Cuatro años después murió y yo tuve que ser llevado a una casa hogar para menores de edad desprotegidos. Estuve ahí hasta que cumplí dieciocho. Luego me retiré a vivir por unos meses en un apartamento compartido, sobreviviendo con la ayuda que el Gobierno brinda a los huérfanos que alcanzaron la mayoría de edad; más tarde conseguí un trabajo e intenté enrumbar mi vida, pero caminar por donde alguna vez lo hice con mi madre me destrozaba, así que decidí mudarme. Al tener doble nacionalidad, decidí cruzar el océano y vivir en el país donde mamá nació. Cuando llegué aquí, me di cuenta que la vida no sería como en Alemania, que había dejando un país donde podía recibir ayuda social por uno donde las políticas sociales casi no existen. Sin embargo, al conseguir trabajo en una empresa de mensajería y que todo lo que hacía para dirigir mi vida por el camino correcto estaba saliendo bien, empecé a ver el lado bueno: aquí no hay inviernos devastadores; la fruta es barata y deliciosa; la gente es amable y siempre se preocupa por ti; nunca falta la oportunidad de divertirte en una buena fiesta; sus paisajes naturales son de un verde hermoso, y aquí uno se puede sentir en familia, aunque no la tenga.
«De seguro Eliana debe sentir el mismo miedo que sentía mamá. Ahora entiendo por qué su mirada me recuerda tanto a la de ella: en ambas hay un halo de preocupación y tristeza por lo que han vivido», concluyo mientras miro el bonito rostro de la mujer de quien me enamoré, el cual luce tranquilo por el calmante que le administraron ante el impacto emocional que tuvo al pensar que perdería a su hijo por la neumonía que lo enfermó. Minutos después, una enfermera se acerca a donde estoy cuidando de Eliana, y me dice que un familiar del bebé puede ingresar a cuidados intensivos para verlo y hablar con el médico que lo está atendiendo. Sin explicar que el único familiar es la madre que está sedada, dejo mi asiento, encargo a Eliana a una enfermera que está haciendo su turno en Emergencias y sigo a la otra para ir a ver al pequeño Sebastián.

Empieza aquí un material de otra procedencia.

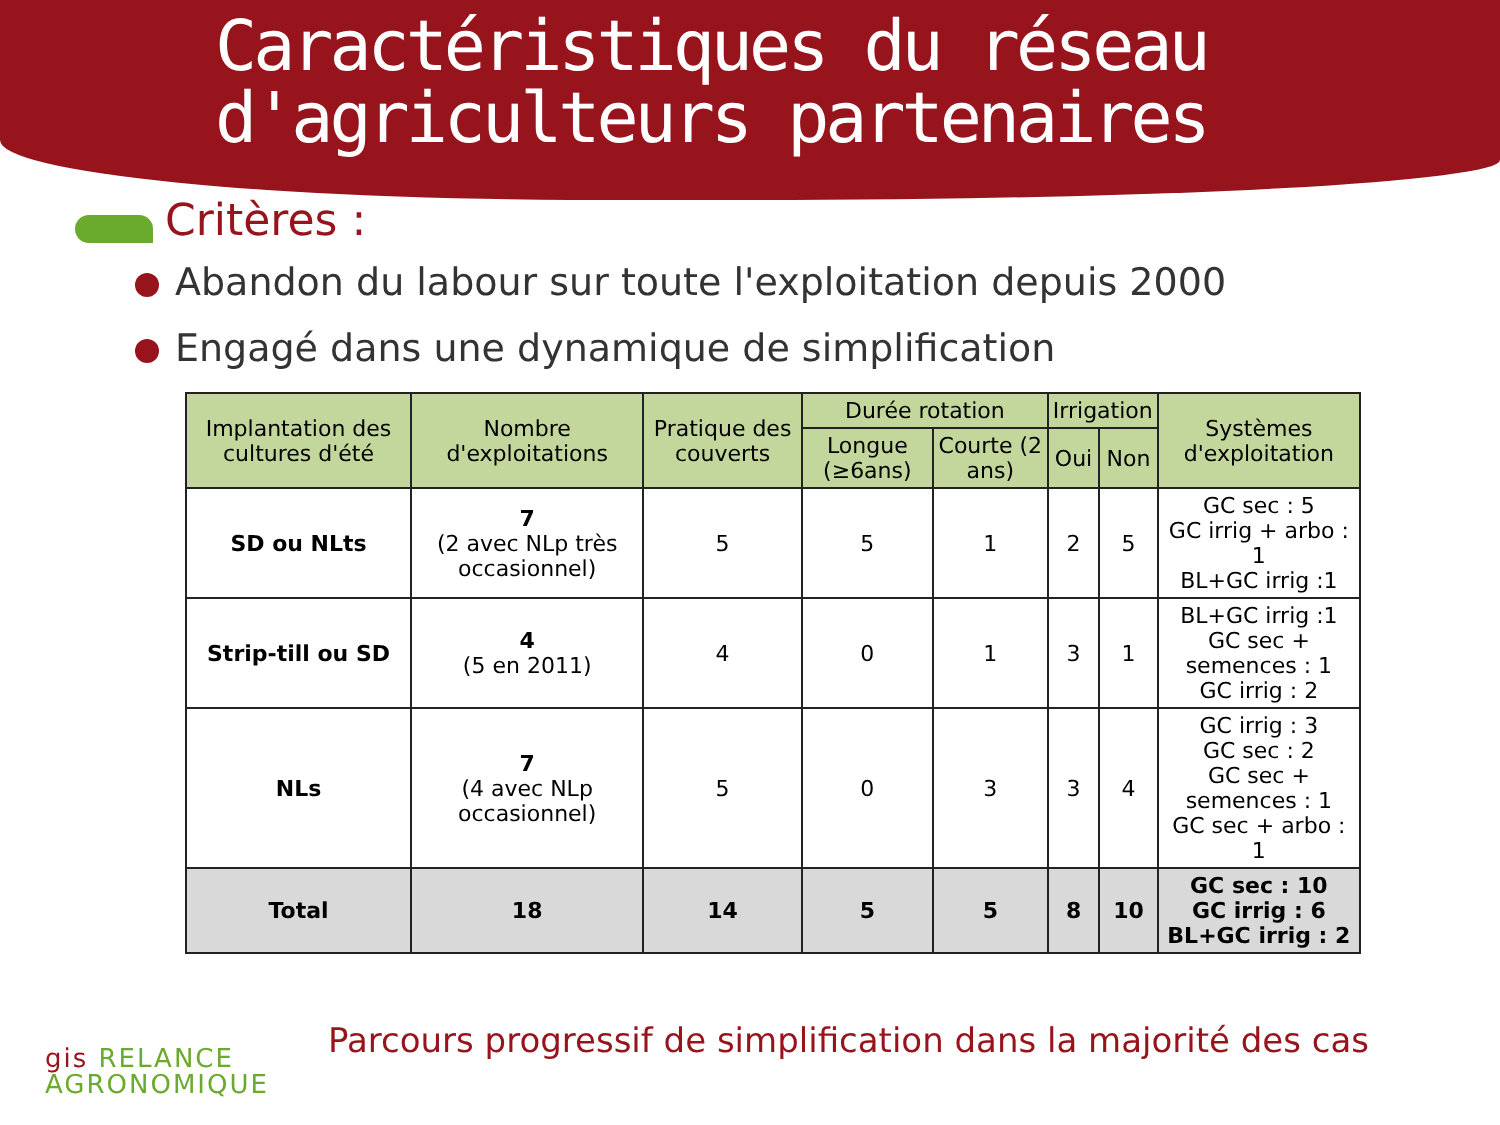Caractéristiques du réseau d'agriculteurs partenaires
Critères :
Abandon du labour sur toute l'exploitation depuis 2000
Engagé dans une dynamique de simplification
| Implantation des cultures d'été | Nombre d'exploitations | Pratique des couverts | Durée rotation | | Irrigation | | Systèmes d'exploitation |
| --- | --- | --- | --- | --- | --- | --- | --- |
| | | | Longue (≥6ans) | Courte (2 ans) | Oui | Non | |
| SD ou NLts | 7 (2 avec NLp très occasionnel) | 5 | 5 | 1 | 2 | 5 | GC sec : 5 GC irrig + arbo : 1 BL+GC irrig :1 |
| Strip-till ou SD | 4 (5 en 2011) | 4 | 0 | 1 | 3 | 1 | BL+GC irrig :1 GC sec + semences : 1 GC irrig : 2 |
| NLs | 7 (4 avec NLp occasionnel) | 5 | 0 | 3 | 3 | 4 | GC irrig : 3 GC sec : 2 GC sec + semences : 1 GC sec + arbo : 1 |
| Total | 18 | 14 | 5 | 5 | 8 | 10 | GC sec : 10 GC irrig : 6 BL+GC irrig : 2 |
gis RELANCE
AGRONOMIQUE
Parcours progressif de simplification dans la majorité des cas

Después de vestir todos los implementos de bioseguridad para mantener libres de elementos contaminantes la sala de cuidados intensivos, ingreso, y el médico que está atendiendo el caso de Sebastián me saluda y empieza a darme los detalles del cuadro del bebé. Gracias a Dios está respondiendo muy bien a los antibióticos y ya controlaron la fiebre, pero deberá quedarse en el hospital por unos días para que den seguimiento a su estado de salud. El médico me lleva hacia donde está Sebastián, y lo veo dormido, con una vía intravenosa conectada a su pequeño brazo y una cánula en su nariz para una mejor administración de oxígeno. El pequeño se parece tanto a Eliana; tiene ese bello color de piel que yo no heredé de mi abuela materna con la misma intensidad porque los genes germanos de mi abuelo y progenitor de seguro atenuaron. Acaricio sus cabellos, los cuales tienen pequeñas ondas en las puntas. Nunca había visto a un bebé tan de cerca como lo tengo en estos momentos a Sebastián, pudiendo observar al detalle sus frágiles facciones. Algo en mí está sucediendo porque me siento conmovido a tal nivel que despiertan en mí las ganas de protegerlo, de cuidarlo, de permanecer a su lado para guiarlo por esta vida que no es nada fácil cuando se crece sin el adecuado referente.